Nearly all of Dvorak and Ravel have the same effect. Not to forget Bill Evans' combined improvisation on My Favorite Things transitioned to Baubles, Bangles, and Beads, or nearly anyone doing The Well-Tempered Clavichord. These are enough of the musical peak experiences to illustrate the point that they produce a landscape of soaring, transcendental happiness of an intensity that surprises me.
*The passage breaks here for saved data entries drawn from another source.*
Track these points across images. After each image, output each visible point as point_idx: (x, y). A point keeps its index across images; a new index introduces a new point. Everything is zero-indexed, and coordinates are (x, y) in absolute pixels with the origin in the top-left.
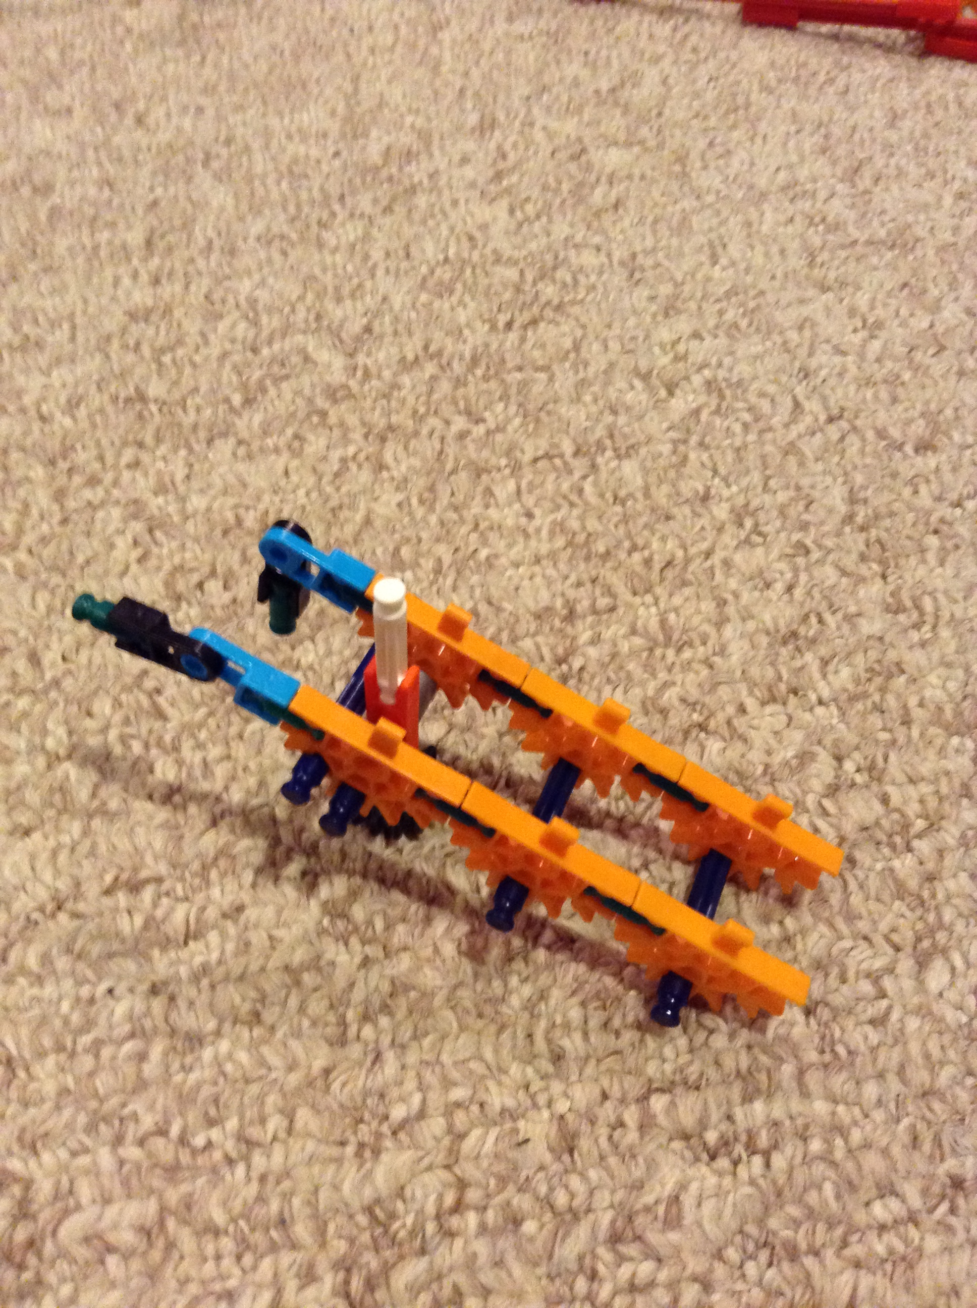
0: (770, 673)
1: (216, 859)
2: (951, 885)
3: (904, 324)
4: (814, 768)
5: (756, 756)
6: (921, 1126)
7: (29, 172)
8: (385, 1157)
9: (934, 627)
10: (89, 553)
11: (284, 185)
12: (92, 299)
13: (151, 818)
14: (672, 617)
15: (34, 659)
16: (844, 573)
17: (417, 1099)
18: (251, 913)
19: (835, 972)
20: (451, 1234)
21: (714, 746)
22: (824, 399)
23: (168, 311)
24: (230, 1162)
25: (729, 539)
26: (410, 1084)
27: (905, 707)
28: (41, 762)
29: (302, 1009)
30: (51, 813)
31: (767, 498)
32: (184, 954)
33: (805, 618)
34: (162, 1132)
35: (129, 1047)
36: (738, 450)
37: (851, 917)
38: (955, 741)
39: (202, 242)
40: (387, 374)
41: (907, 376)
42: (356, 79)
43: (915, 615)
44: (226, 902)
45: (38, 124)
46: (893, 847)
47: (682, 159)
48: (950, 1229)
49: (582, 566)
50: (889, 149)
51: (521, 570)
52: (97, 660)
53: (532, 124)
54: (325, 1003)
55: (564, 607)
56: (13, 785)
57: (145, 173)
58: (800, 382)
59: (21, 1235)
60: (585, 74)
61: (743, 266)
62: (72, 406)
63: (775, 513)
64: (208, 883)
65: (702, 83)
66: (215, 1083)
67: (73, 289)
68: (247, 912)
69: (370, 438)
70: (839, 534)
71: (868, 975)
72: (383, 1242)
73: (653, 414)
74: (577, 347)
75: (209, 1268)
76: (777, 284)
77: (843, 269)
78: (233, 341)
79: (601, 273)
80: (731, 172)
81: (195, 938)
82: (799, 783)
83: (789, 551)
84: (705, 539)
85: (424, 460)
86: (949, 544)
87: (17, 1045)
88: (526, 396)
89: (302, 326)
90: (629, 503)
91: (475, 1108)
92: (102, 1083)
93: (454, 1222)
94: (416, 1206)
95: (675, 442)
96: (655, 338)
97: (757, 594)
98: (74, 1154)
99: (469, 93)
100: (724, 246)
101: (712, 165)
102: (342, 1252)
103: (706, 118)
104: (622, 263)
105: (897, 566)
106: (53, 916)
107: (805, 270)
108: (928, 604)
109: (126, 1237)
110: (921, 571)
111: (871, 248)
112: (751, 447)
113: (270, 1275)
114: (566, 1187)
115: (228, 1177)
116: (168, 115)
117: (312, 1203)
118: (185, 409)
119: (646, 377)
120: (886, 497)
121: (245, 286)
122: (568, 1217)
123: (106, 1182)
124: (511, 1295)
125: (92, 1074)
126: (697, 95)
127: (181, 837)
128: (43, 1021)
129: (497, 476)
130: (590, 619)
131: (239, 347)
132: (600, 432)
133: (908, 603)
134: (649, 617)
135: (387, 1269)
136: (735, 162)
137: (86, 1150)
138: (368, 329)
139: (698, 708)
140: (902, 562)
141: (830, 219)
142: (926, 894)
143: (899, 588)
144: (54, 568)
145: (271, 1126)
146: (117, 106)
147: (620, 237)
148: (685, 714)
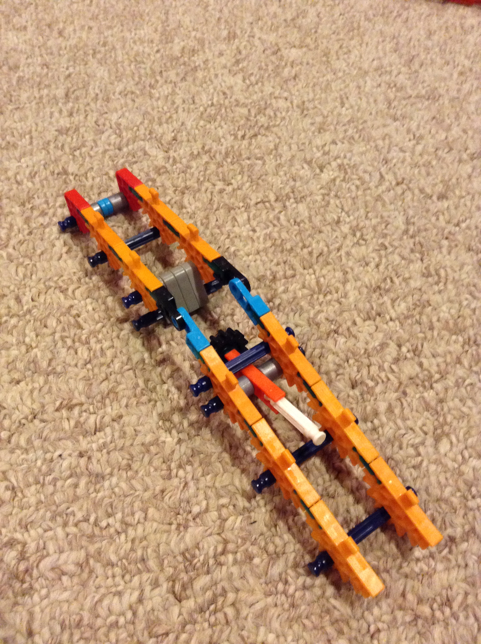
0: (368, 306)
1: (108, 394)
2: (451, 404)
3: (433, 137)
4: (387, 350)
5: (361, 345)
6: (436, 514)
7: (6, 59)
8: (190, 530)
9: (445, 284)
10: (43, 249)
11: (133, 67)
12: (40, 124)
13: (77, 375)
14: (322, 280)
15: (18, 300)
16: (403, 258)
17: (204, 503)
18: (126, 419)
19: (397, 444)
20: (221, 564)
21: (341, 340)
22: (395, 174)
23: (77, 129)
24: (118, 533)
25: (349, 242)
26: (201, 496)
27: (431, 321)
28: (23, 349)
29: (150, 463)
30: (29, 373)
31: (368, 222)
32: (94, 438)
33: (385, 279)
34: (86, 520)
35: (69, 481)
36: (354, 199)
37: (404, 419)
38: (454, 337)
39: (93, 95)
40: (184, 161)
41: (434, 163)
42: (167, 13)
43: (436, 278)
44: (114, 413)
45: (10, 34)
46: (424, 387)
47: (326, 55)
48: (449, 560)
49: (279, 255)
50: (427, 50)
51: (250, 257)
52: (49, 301)
53: (253, 37)
54: (161, 460)
55: (271, 275)
56: (11, 360)
57: (64, 60)
58: (383, 166)
59: (22, 567)
60: (279, 11)
61: (356, 108)
62: (32, 176)
63: (371, 229)
64: (105, 405)
65: (336, 16)
66: (111, 498)
67: (30, 118)
68: (124, 418)
69: (177, 192)
70: (401, 239)
71: (412, 446)
72: (190, 568)
73: (313, 181)
74: (276, 147)
75: (110, 581)
76: (372, 117)
77: (404, 110)
78: (109, 144)
79: (288, 111)
80: (351, 61)
81: (99, 431)
82: (381, 358)
83: (377, 248)
84: (338, 242)
85: (203, 203)
86: (453, 244)
87: (17, 480)
88: (252, 172)
89: (143, 137)
90: (302, 225)
91: (231, 507)
92: (58, 498)
93: (222, 559)
94: (205, 552)
95: (323, 195)
96: (314, 143)
97: (361, 268)
98: (45, 531)
99: (223, 21)
100: (347, 98)
101: (341, 57)
102: (171, 573)
103: (338, 34)
104: (298, 107)
105: (428, 255)
106: (32, 421)
107: (386, 110)
108: (442, 273)
109: (71, 568)
110: (440, 257)
111: (418, 100)
112: (360, 197)
113: (137, 584)
114: (273, 543)
115: (117, 540)
116: (75, 30)
117: (156, 551)
118: (86, 178)
119: (309, 163)
120: (424, 221)
121: (114, 117)
122: (274, 556)
123: (61, 543)
124: (249, 591)
125: (52, 494)
126: (334, 22)
127: (91, 384)
128: (29, 469)
129: (239, 211)
130: (283, 281)
131: (112, 147)
132: (288, 189)
133: (433, 272)
134: (311, 280)
135: (191, 581)
136: (352, 56)
137: (51, 529)
138: (175, 139)
139: (334, 323)
140: (431, 253)
141: (398, 85)
142: (439, 409)
143: (429, 265)
144: (26, 256)
145: (137, 516)
146: (49, 26)
147: (297, 93)
148: (328, 326)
Books were next. Of course the Twain did meet. Huck Finn, Life on the Mississippi, Roughing It, The Innocents Abroad, which you sought to find in other writers to the point of causing you despair that there weren't any. Of course there were, but the search for them became a long, harrowing venture into despair, with only occasional moments of reward. Then you met Rachel, who would become your mentor, and she more or less clarified things for you, not only with much of her own material but with the most frightening prognosis of all, which was that if you truly want to be made happy by something you have read, you have to be the one to have written it. There are a few things of yours you can look at that still produce such a result, but the bar seems set tremendously high and as a consequence you have taken diversions from your quest in hopes of discovering the things you need to get embedded in your writing. Did becoming an editor help? Did becoming a teacher help? Does having reviewed over 500 books add anything to the calculus?
The last book that did it for you was Louise Erdrich's The Plague of Doves. Before that, it was Richard Powers' The Echo Maker, and to a lesser extent his The Gold Bug Variations. Before and during, it was nearly everything of Jim Harrison, and Annie Proulx's The Shipping News.
Try writing books and stories that lift you as these books do, and remember crusty, bombastic Beethoven, working on even into his deafness, trying to get something he admired as much as Mozart's String Quartet in A Major.
Try setting all that aside and stepping off the cliff that is the cliff of going to a day's work. Go ahead.